Watching these horses on the first morning, it was hard not to feel the weight of what they'd been through. The wariness in their eyes. The way they kept distance as a matter of survival rather than choice.
What changed
Within 48 hours of the clinic beginning, the horses were calm. They were following John. They were wearing halters, leading, allowing their feet to be picked up.
People watching joked with John and asked if he'd like them to step in and wake the horses up — they were that relaxed. A horse that had arrived at the clinic frightened and closed off was, two days later, seeking contact.
One moment in particular stays with those who were there: watching the terror leave a young foal's eyes. Not because anything dramatic had happened. Because John had simply made it safe to stop being afraid.

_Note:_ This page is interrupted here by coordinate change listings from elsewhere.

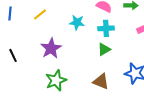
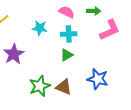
green star: (56, 80) -> (40, 86), moved

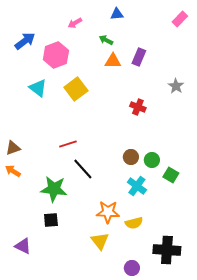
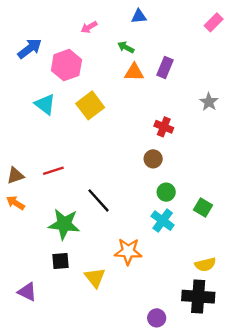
red line: (68, 144) -> (53, 171), moved
brown circle: (131, 157) -> (153, 159), moved
green circle: (152, 160) -> (166, 192), moved
yellow semicircle: (134, 223) -> (205, 265), moved
yellow triangle: (100, 241) -> (95, 278), moved

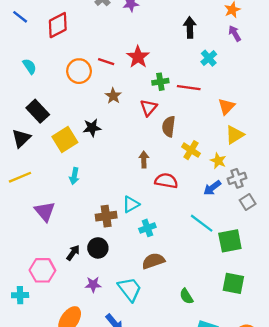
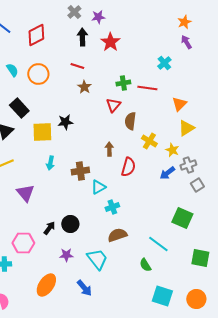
black arrow: (190, 27) -> (82, 37), moved
red star: (138, 57) -> (110, 42), moved
orange circle: (79, 71) -> (38, 74), moved
brown star: (113, 96) -> (84, 87), moved
yellow square: (65, 139) -> (42, 132), turned 30
red semicircle: (166, 181) -> (128, 167), turned 96
brown cross: (106, 216) -> (80, 171), moved
cyan line: (202, 223) -> (158, 244), moved
green square: (230, 241) -> (182, 218), turned 35
green square: (233, 283) -> (200, 258), moved

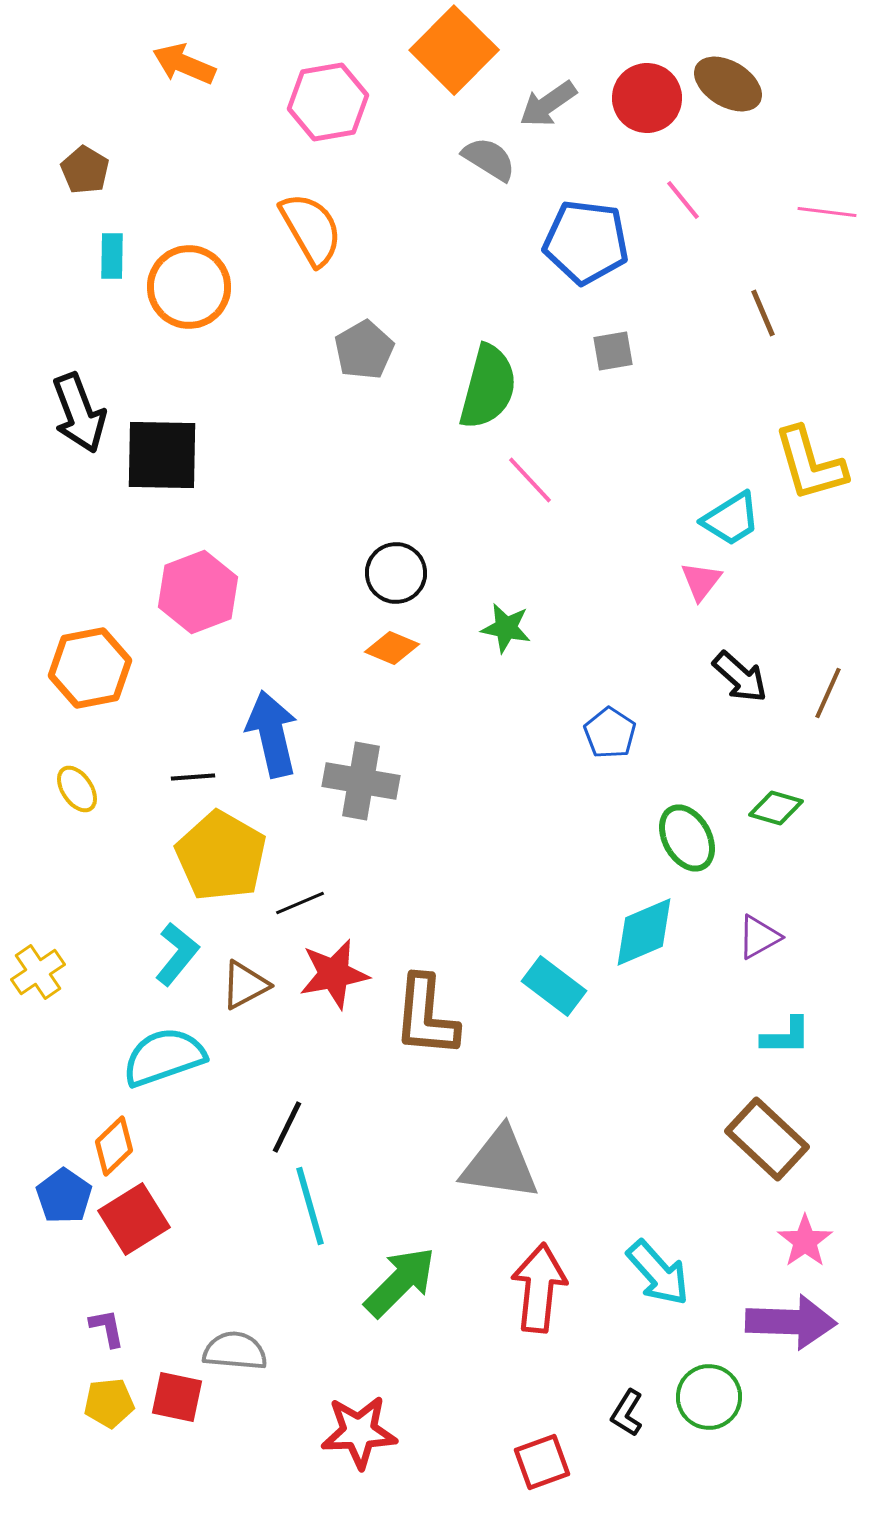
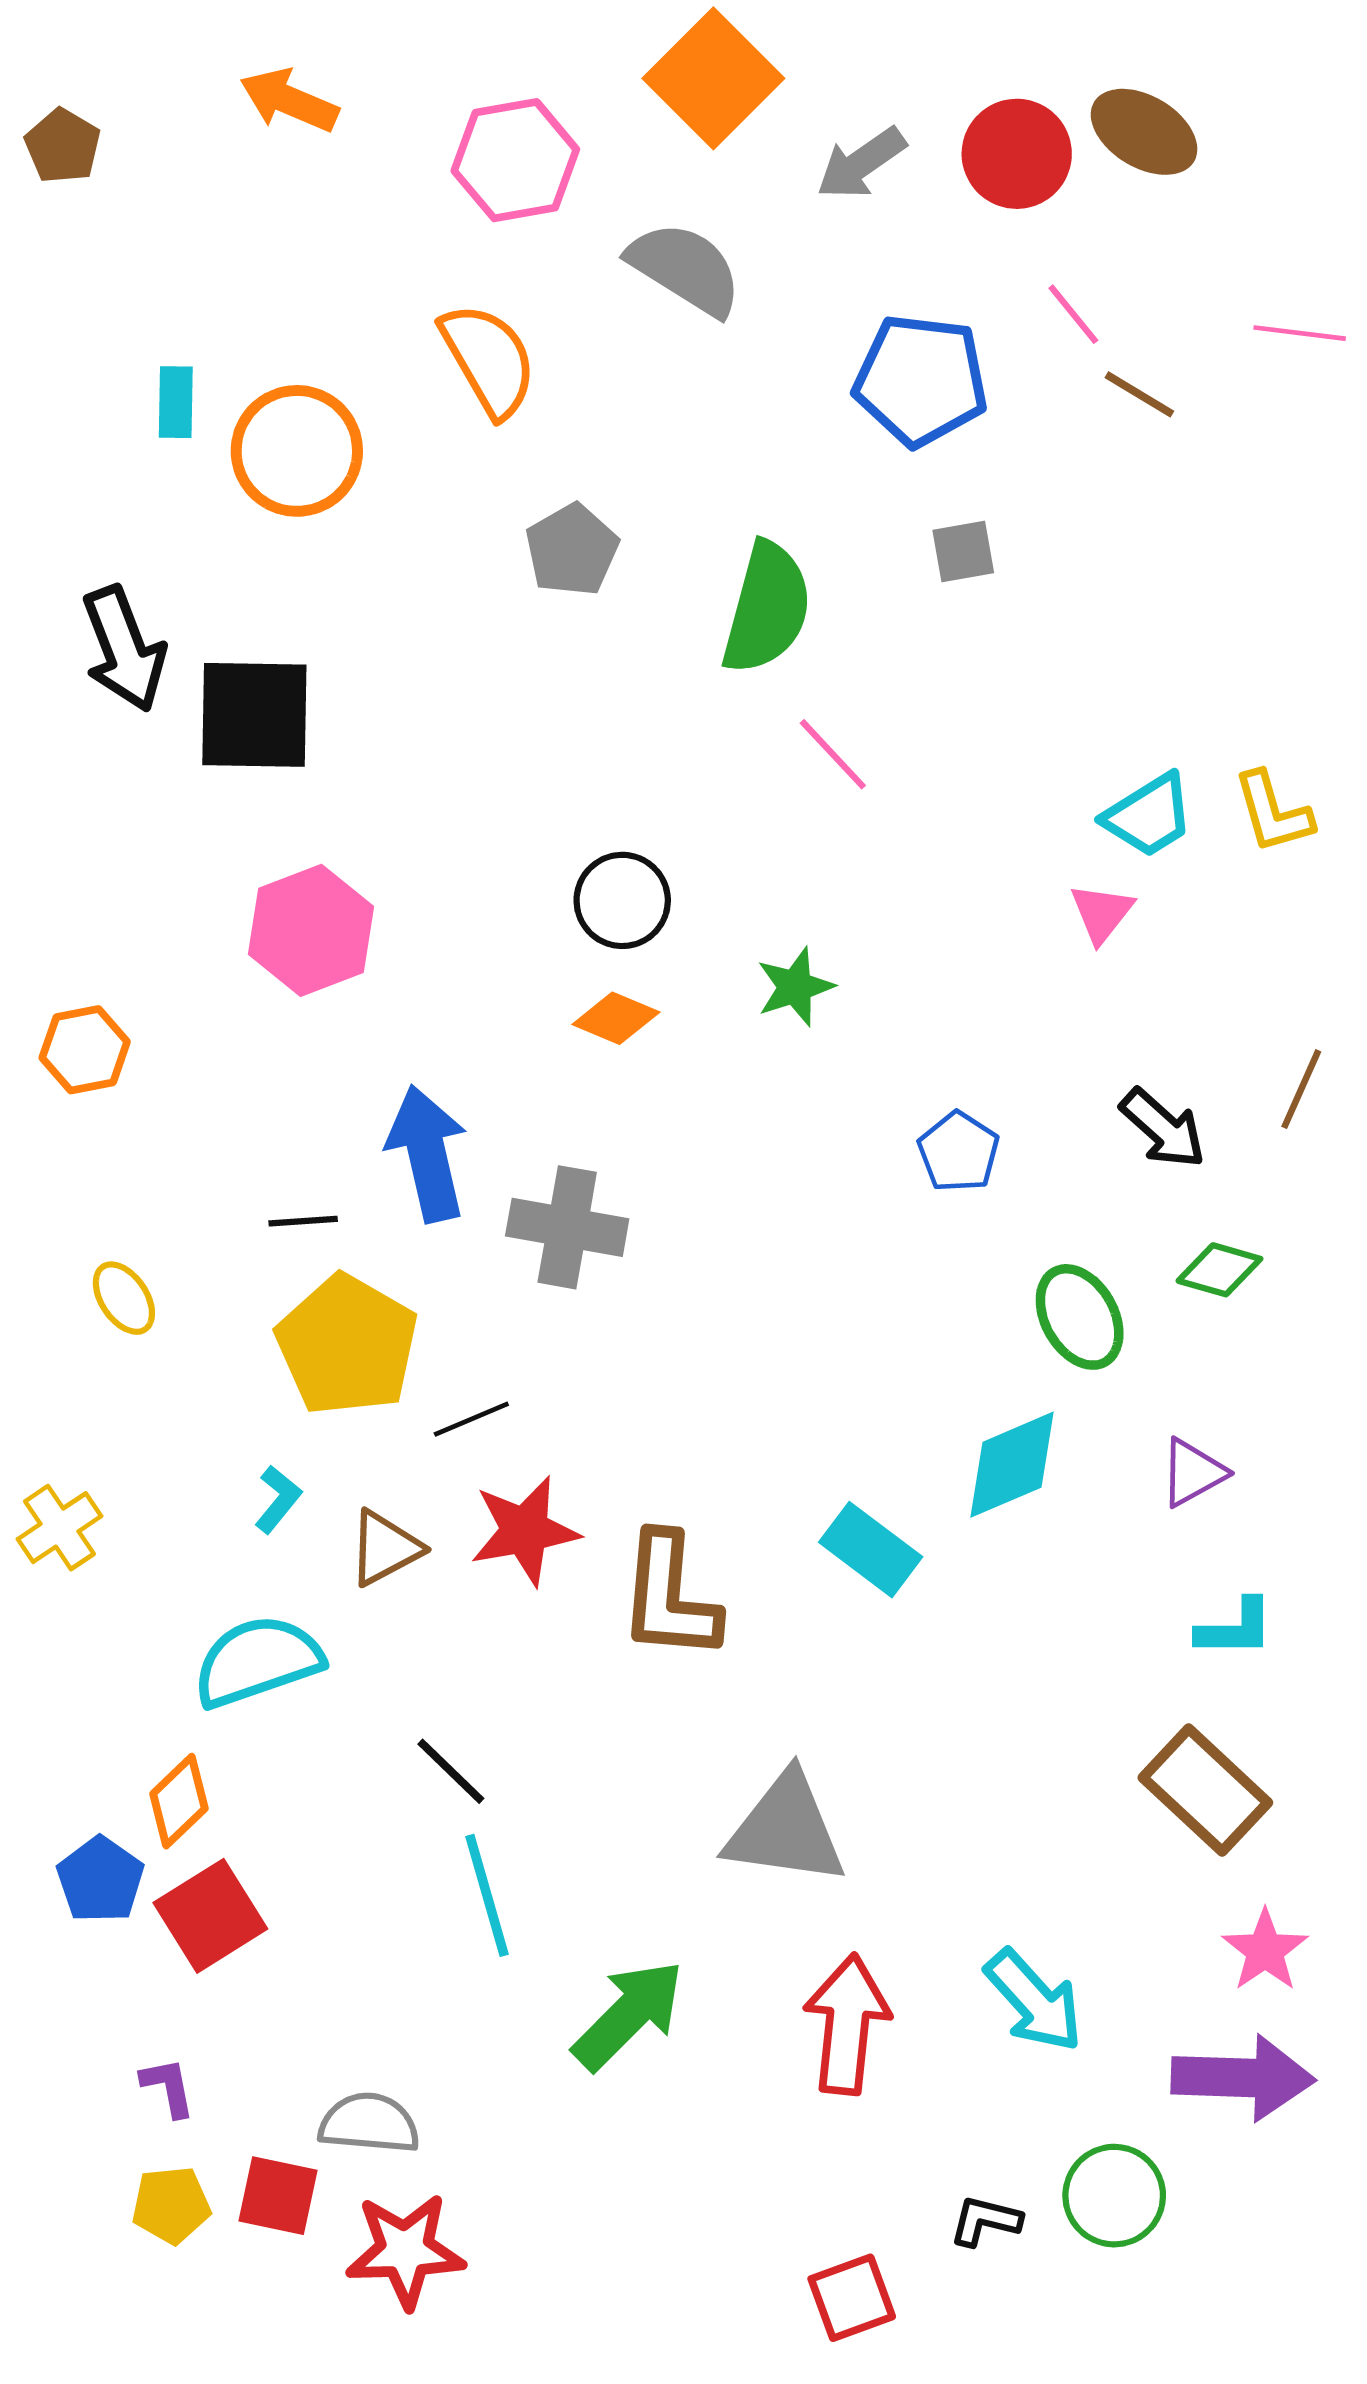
gray semicircle: (489, 159) -> (685, 269), moved, size x1.4
brown pentagon: (85, 170) -> (63, 146), moved
brown line: (763, 313) -> (1139, 394), moved, turned -36
yellow L-shape: (810, 464) -> (1273, 812), moved, size x0.7
green star: (506, 628) -> (795, 987), turned -30
orange hexagon: (90, 668) -> (85, 1050), moved, size x0.7
black arrow: (740, 677) -> (1163, 1128), moved
yellow ellipse: (77, 789) -> (124, 1298), moved
cyan L-shape: (177, 954) -> (278, 1499), size x0.7
black line: (287, 1127) -> (451, 1771), turned -72
black L-shape: (627, 1413) -> (985, 2221), turned 72
red star: (359, 1432) -> (405, 2251), moved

What it means for the sanctuary
The goal for these horses is equine therapy — working with people who have experienced significant neurological challenges. That work requires horses that are not just manageable but genuinely calm, genuinely trusting, and genuinely kind. The groundwork John laid over those three days was the first step toward that future.
As the sanctuary founder wrote afterward: "Learning and working with John in creating a bond with these horses instead of dominating by fear is the first step into our future together."
That's what affiliative horsemanship looks like when it matters most.